During August, Salt River Pima-Maricopa Indian Community member Royce Manuel and his family traveled to Santa Fe, New Mexico for the 90th Annual Santa Fe Indian Market, presented by the Southwestern Association for Indian Arts (SWAIA). Manuel has earned many awards in the past few years for his skill in making traditional burden baskets, arrowheads, bows and arrows, and traditional three-holed flutes. At the Indian Market, Manuel was honored with a prestigious Special Award: the Jean Seth Award for Basket Making.
Held annually during the third week of August, the Santa Fe Indian Market is the largest, most prestigious Native arts market in the world and the largest Native American cultural event in the Southwest. This year the market pulled in 1,500 American Indian artists from all across the country, who displayed and sold their traditional and contemporary Native American artwork in multiple categories, including jewelry, pottery, sculpture, textiles, paintings, wooden carvings (such as kachina dolls), bead work, baskets, and diverse arts, including drums, bows and arrows, cradle boards and more.
Manuel has dedicated himself to learning traditional O’odham basket-making techniques with agave fibers and cotton and teaching others this important cultural skill. Last year, he was selected for the Artist Leadership Program sponsored by the Smithsonian National Museum of the American Indian, traveling to Washington, D.C. to view the NMAI special collections and research traditional O’odham art forms of the past.
“I am grateful learning what I did as far as the burden baskets because it has opened doors for me, for example working with the Smithsonian, and it continues to open the doors because [I have been] recognized for all the natural materials, such as the Jean Seth Award from the SWAIA Santa Fe Indian Market,” said Manuel.
This is Manuel’s second year at the Santa Fe Indian Market. In 2010, he won a first-place award in the Basketry classification, Miscellaneous category (because the basket was unique, it did not fall in any of the other categories, it was placed in the miscellaneous), for his burden basket, and he also won second place in the Diverse Art Forms classification, Bows/Arrows and Quivers category, for a willow bow and arrow.
“It was great,” said Manuel. “This year was cool too, because I was placed in the Plaza during the Indian Market.

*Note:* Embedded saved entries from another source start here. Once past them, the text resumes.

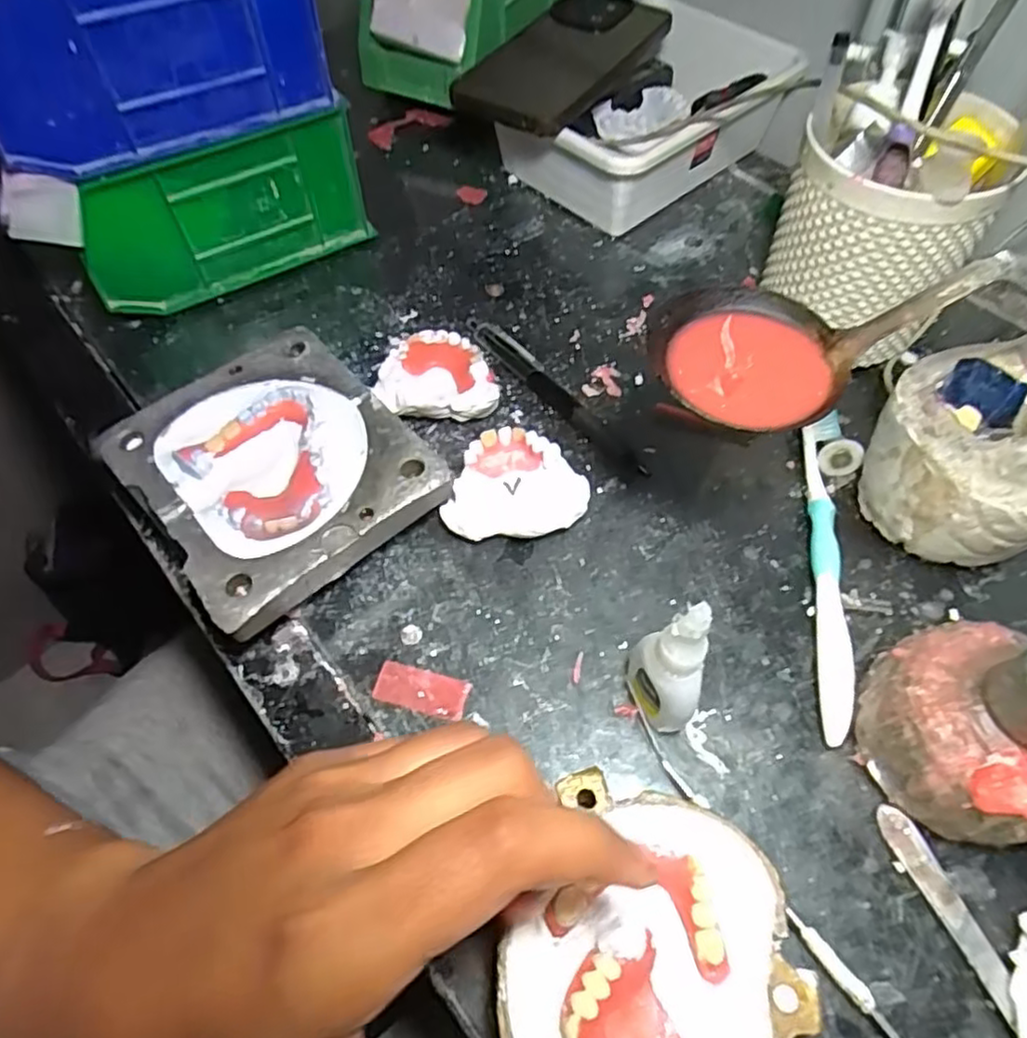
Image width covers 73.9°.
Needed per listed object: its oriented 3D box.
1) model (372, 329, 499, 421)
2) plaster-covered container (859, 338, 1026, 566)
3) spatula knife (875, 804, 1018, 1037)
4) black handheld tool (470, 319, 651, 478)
[{"bbox_3d":[-0.043,-0.076,0.367,0.059,0.027,0.057,-13,59,-5],"label":"model"},{"bbox_3d":[0.204,-0.031,0.293,0.079,0.098,0.079,-1,59,2],"label":"plaster-covered container"},{"bbox_3d":[0.168,0.165,0.228,0.013,0.009,0.138,-20,60,-9],"label":"spatula knife"},{"bbox_3d":[0.022,-0.070,0.373,0.016,0.012,0.138,-37,64,-18],"label":"black handheld tool"}]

It’s neat because it takes an artist a long time to actually be placed in the Plaza, but [because of] some mix-up with paperwork I was actually placed in the Plaza; it was good.”
Manuel’s favorite part about participating in the Santa Fe Indian Market was getting to meet all the different artists from Indian tribes, not only in the Southwest, but all across the country.

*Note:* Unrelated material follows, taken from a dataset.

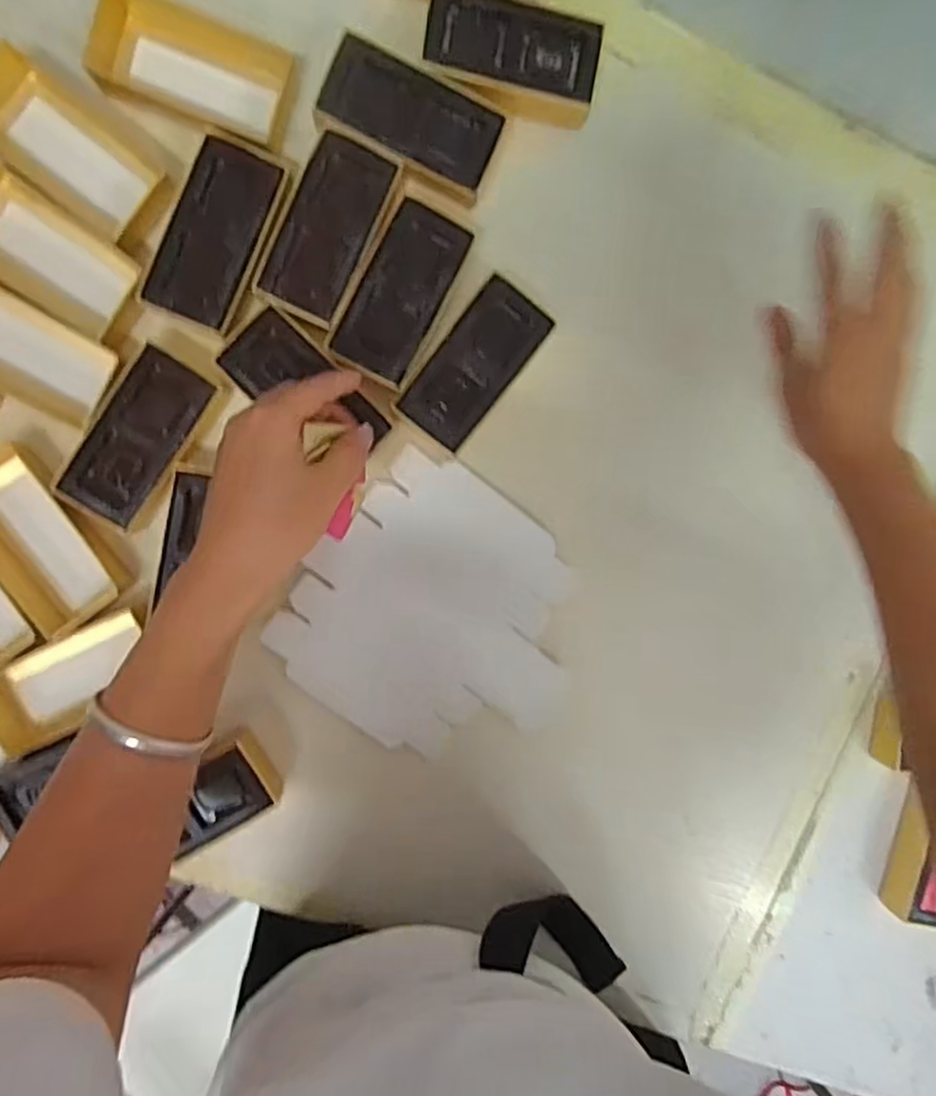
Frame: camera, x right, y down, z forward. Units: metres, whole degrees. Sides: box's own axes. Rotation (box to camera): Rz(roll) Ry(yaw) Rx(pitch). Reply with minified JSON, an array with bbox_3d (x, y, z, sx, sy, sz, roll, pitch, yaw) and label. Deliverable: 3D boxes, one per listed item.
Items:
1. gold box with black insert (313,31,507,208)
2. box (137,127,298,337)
[{"bbox_3d":[-0.037,-0.274,0.435,0.112,0.030,0.062,22,93,-8],"label":"gold box with black insert"},{"bbox_3d":[-0.159,-0.199,0.432,0.060,0.033,0.114,23,93,-8],"label":"box"}]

“It was good, because not only do I do the burden basket, but I also do the arrowheads, bows and arrows, and the flutes,” said Manuel. “I get recognition by the basketry work, but when people come up to my booth they realize there is a lot more to it. They will see that I work on the bows and arrows, the arrowheads, and the flutes. So it is good to share my work with other people.”
Manuel’s knack for creating a traditional O’odham burden basket from the ground up has also given him many opportunities to share his knowledge and talent with others. He hopes to continue to educate people about the burden basket and to continue his work with agave fibers. Manuel has a video on YouTube.com for anyone to view that shows the process of making a traditional burden basket. He and the Community are also working on another video, which will premiere at the opening of Native American Recognition Days at the end of September.
In 2008, Manuel’s contemporary cotton cordage burden basket won Best of Category and Best of Classification at the Fifth Annual Fort McDowell Yavapai Nation Indian Market.
In 2009, another burden basket won first place in its division at the Heard Museum Guild Indian Fair & Market in Phoenix. His three-holed flute won second place in its division in the same show. Both items were purchased by the Community and are displayed in the Two Waters buildings.
Also in 2009, Manuel took part in the Sixth Annual Fort McDowell Indian Market, and his burden basket won Best of Category and Best of Classification.
This weekend, Manuel will be at the Centennial Best Fest event taking place around the Courthouse Plaza in Prescott, which features an American Indian Village where he will be representing the Community along with other artists. His burden basket will also be available for view at Native American Recognition Days and the Four Tribes meeting.